▶ _Work instruction_: Pictures do not belong in your copy; repeat every other part of the entries exactly.

▶ _Records to process_:
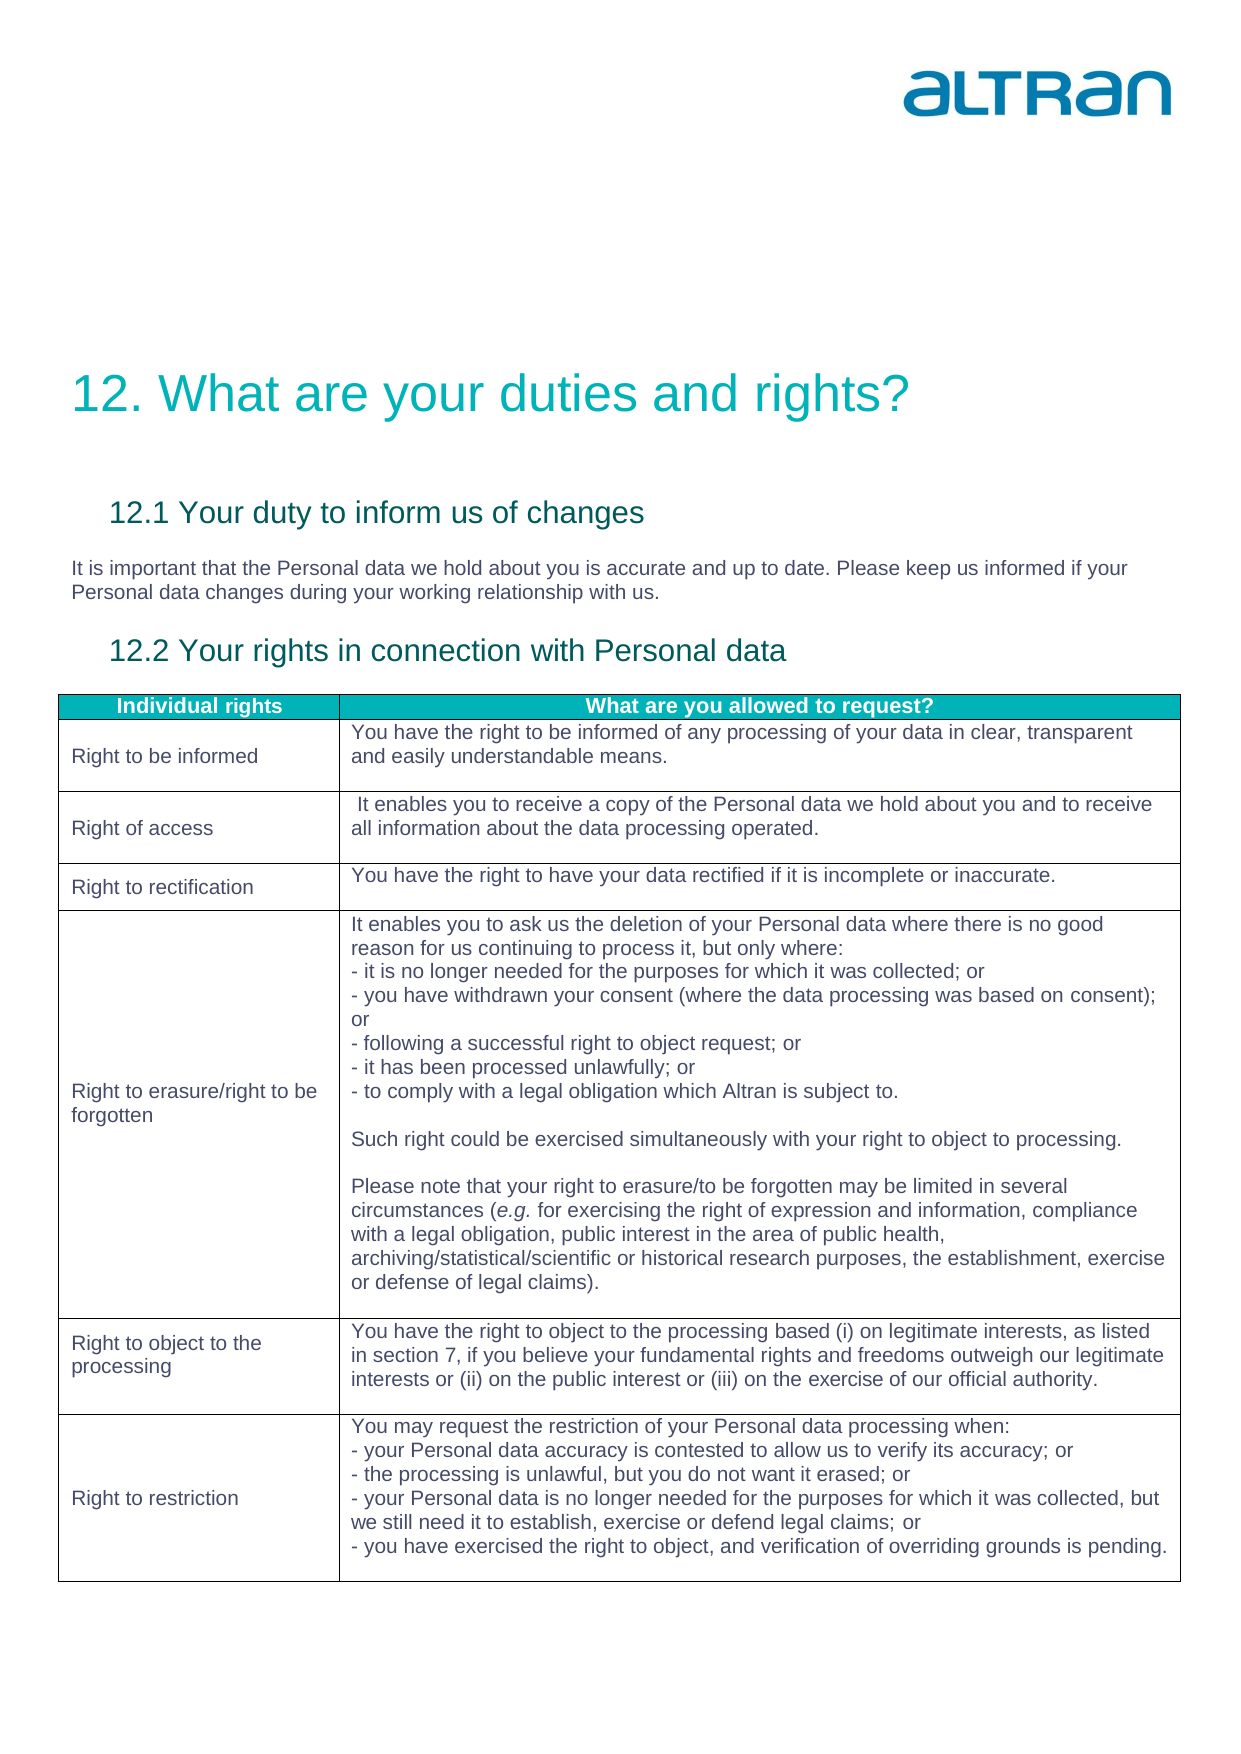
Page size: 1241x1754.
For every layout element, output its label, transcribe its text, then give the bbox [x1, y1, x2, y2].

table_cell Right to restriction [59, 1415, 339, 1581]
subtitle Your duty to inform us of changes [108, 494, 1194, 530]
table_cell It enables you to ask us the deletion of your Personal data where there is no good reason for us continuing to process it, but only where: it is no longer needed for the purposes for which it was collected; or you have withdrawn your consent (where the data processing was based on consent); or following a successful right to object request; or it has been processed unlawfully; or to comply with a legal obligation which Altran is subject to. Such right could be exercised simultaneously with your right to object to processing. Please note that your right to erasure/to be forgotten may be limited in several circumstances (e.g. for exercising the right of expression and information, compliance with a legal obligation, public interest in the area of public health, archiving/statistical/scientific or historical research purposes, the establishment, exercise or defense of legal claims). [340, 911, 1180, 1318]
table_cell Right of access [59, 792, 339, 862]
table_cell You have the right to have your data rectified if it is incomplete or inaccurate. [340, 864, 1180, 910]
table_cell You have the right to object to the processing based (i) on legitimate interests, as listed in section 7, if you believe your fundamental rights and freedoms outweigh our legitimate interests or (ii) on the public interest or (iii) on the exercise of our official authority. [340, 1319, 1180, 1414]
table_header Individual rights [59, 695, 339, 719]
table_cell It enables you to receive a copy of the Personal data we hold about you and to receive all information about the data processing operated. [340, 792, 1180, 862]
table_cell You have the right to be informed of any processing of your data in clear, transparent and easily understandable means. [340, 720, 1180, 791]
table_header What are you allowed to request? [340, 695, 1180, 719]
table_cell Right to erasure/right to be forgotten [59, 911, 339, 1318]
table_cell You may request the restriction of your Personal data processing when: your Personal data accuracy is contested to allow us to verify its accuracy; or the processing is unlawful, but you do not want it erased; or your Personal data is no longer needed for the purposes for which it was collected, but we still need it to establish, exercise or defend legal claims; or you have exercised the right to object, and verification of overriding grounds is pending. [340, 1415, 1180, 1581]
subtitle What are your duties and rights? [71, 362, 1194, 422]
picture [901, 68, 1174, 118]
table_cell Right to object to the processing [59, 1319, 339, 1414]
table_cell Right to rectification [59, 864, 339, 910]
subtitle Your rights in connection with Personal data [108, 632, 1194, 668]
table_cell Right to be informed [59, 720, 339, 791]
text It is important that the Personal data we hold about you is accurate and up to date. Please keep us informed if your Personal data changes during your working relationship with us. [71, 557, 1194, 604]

▶ _Answer for the task_:
Page size: 1241x1754.
For every layout element, output its label, transcribe its text, then give the bbox [x1, y1, x2, y2].

table_cell Right to restriction [59, 1415, 339, 1581]
subtitle Your duty to inform us of changes [108, 494, 1194, 530]
table_cell It enables you to ask us the deletion of your Personal data where there is no good reason for us continuing to process it, but only where: it is no longer needed for the purposes for which it was collected; or you have withdrawn your consent (where the data processing was based on consent); or following a successful right to object request; or it has been processed unlawfully; or to comply with a legal obligation which Altran is subject to. Such right could be exercised simultaneously with your right to object to processing. Please note that your right to erasure/to be forgotten may be limited in several circumstances (e.g. for exercising the right of expression and information, compliance with a legal obligation, public interest in the area of public health, archiving/statistical/scientific or historical research purposes, the establishment, exercise or defense of legal claims). [340, 911, 1180, 1318]
table_cell Right of access [59, 792, 339, 862]
table_cell You have the right to have your data rectified if it is incomplete or inaccurate. [340, 864, 1180, 910]
table_cell You have the right to object to the processing based (i) on legitimate interests, as listed in section 7, if you believe your fundamental rights and freedoms outweigh our legitimate interests or (ii) on the public interest or (iii) on the exercise of our official authority. [340, 1319, 1180, 1414]
table_header Individual rights [59, 695, 339, 719]
table_cell It enables you to receive a copy of the Personal data we hold about you and to receive all information about the data processing operated. [340, 792, 1180, 862]
table_cell You have the right to be informed of any processing of your data in clear, transparent and easily understandable means. [340, 720, 1180, 791]
table_header What are you allowed to request? [340, 695, 1180, 719]
table_cell Right to erasure/right to be forgotten [59, 911, 339, 1318]
table_cell You may request the restriction of your Personal data processing when: your Personal data accuracy is contested to allow us to verify its accuracy; or the processing is unlawful, but you do not want it erased; or your Personal data is no longer needed for the purposes for which it was collected, but we still need it to establish, exercise or defend legal claims; or you have exercised the right to object, and verification of overriding grounds is pending. [340, 1415, 1180, 1581]
subtitle What are your duties and rights? [71, 362, 1194, 422]
picture [901, 68, 1174, 118]
table_cell Right to object to the processing [59, 1319, 339, 1414]
table_cell Right to rectification [59, 864, 339, 910]
subtitle Your rights in connection with Personal data [108, 632, 1194, 668]
table_cell Right to be informed [59, 720, 339, 791]
text It is important that the Personal data we hold about you is accurate and up to date. Please keep us informed if your Personal data changes during your working relationship with us. [71, 557, 1194, 604]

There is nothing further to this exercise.